Records
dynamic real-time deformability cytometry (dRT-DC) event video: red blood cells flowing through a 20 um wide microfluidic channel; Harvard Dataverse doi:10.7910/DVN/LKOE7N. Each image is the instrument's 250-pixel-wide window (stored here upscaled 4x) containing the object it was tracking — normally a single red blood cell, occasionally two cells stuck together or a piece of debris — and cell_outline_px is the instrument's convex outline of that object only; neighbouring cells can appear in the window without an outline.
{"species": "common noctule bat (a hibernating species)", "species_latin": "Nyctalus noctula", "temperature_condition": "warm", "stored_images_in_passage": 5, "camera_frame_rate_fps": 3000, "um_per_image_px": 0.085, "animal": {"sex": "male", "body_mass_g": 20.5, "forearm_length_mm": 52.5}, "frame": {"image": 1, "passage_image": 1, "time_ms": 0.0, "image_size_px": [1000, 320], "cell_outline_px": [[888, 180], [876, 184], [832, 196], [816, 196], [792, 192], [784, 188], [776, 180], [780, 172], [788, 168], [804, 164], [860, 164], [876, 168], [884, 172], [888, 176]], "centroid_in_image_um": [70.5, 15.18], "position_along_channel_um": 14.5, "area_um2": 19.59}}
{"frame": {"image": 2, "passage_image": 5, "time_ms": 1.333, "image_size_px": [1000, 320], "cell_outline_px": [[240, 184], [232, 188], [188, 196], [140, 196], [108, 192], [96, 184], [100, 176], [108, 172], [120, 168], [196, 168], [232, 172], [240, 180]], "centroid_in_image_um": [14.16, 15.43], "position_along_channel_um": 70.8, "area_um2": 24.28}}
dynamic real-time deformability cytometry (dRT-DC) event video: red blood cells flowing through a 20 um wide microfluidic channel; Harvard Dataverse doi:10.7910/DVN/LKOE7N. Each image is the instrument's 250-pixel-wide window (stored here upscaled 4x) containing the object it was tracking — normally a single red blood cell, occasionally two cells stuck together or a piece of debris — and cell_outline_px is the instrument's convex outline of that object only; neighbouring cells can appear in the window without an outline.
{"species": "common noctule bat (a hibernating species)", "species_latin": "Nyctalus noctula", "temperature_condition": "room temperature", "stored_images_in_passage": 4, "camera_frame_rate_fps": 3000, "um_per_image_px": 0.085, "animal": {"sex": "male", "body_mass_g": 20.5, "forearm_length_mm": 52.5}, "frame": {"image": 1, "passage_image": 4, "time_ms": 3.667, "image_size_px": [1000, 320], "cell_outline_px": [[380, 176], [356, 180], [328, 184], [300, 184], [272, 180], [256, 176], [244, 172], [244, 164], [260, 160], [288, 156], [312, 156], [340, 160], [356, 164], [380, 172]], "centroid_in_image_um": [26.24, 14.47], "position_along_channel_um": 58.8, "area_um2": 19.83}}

EXERCISE DESCRIPTION: Exactly as written above, please repeat the entries.

SOLVED PROBLEM:
dynamic real-time deformability cytometry (dRT-DC) event video: red blood cells flowing through a 20 um wide microfluidic channel; Harvard Dataverse doi:10.7910/DVN/LKOE7N. Each image is the instrument's 250-pixel-wide window (stored here upscaled 4x) containing the object it was tracking — normally a single red blood cell, occasionally two cells stuck together or a piece of debris — and cell_outline_px is the instrument's convex outline of that object only; neighbouring cells can appear in the window without an outline.
{"species": "common noctule bat (a hibernating species)", "species_latin": "Nyctalus noctula", "temperature_condition": "warm", "stored_images_in_passage": 5, "camera_frame_rate_fps": 3000, "um_per_image_px": 0.085, "animal": {"sex": "male", "body_mass_g": 20.5, "forearm_length_mm": 52.5}, "frame": {"image": 1, "passage_image": 1, "time_ms": 0.0, "image_size_px": [1000, 320], "cell_outline_px": [[888, 180], [876, 184], [832, 196], [816, 196], [792, 192], [784, 188], [776, 180], [780, 172], [788, 168], [804, 164], [860, 164], [876, 168], [884, 172], [888, 176]], "centroid_in_image_um": [70.5, 15.18], "position_along_channel_um": 14.5, "area_um2": 19.59}}
{"frame": {"image": 2, "passage_image": 5, "time_ms": 1.333, "image_size_px": [1000, 320], "cell_outline_px": [[240, 184], [232, 188], [188, 196], [140, 196], [108, 192], [96, 184], [100, 176], [108, 172], [120, 168], [196, 168], [232, 172], [240, 180]], "centroid_in_image_um": [14.16, 15.43], "position_along_channel_um": 70.8, "area_um2": 24.28}}
dynamic real-time deformability cytometry (dRT-DC) event video: red blood cells flowing through a 20 um wide microfluidic channel; Harvard Dataverse doi:10.7910/DVN/LKOE7N. Each image is the instrument's 250-pixel-wide window (stored here upscaled 4x) containing the object it was tracking — normally a single red blood cell, occasionally two cells stuck together or a piece of debris — and cell_outline_px is the instrument's convex outline of that object only; neighbouring cells can appear in the window without an outline.
{"species": "common noctule bat (a hibernating species)", "species_latin": "Nyctalus noctula", "temperature_condition": "room temperature", "stored_images_in_passage": 4, "camera_frame_rate_fps": 3000, "um_per_image_px": 0.085, "animal": {"sex": "male", "body_mass_g": 20.5, "forearm_length_mm": 52.5}, "frame": {"image": 1, "passage_image": 4, "time_ms": 3.667, "image_size_px": [1000, 320], "cell_outline_px": [[380, 176], [356, 180], [328, 184], [300, 184], [272, 180], [256, 176], [244, 172], [244, 164], [260, 160], [288, 156], [312, 156], [340, 160], [356, 164], [380, 172]], "centroid_in_image_um": [26.24, 14.47], "position_along_channel_um": 58.8, "area_um2": 19.83}}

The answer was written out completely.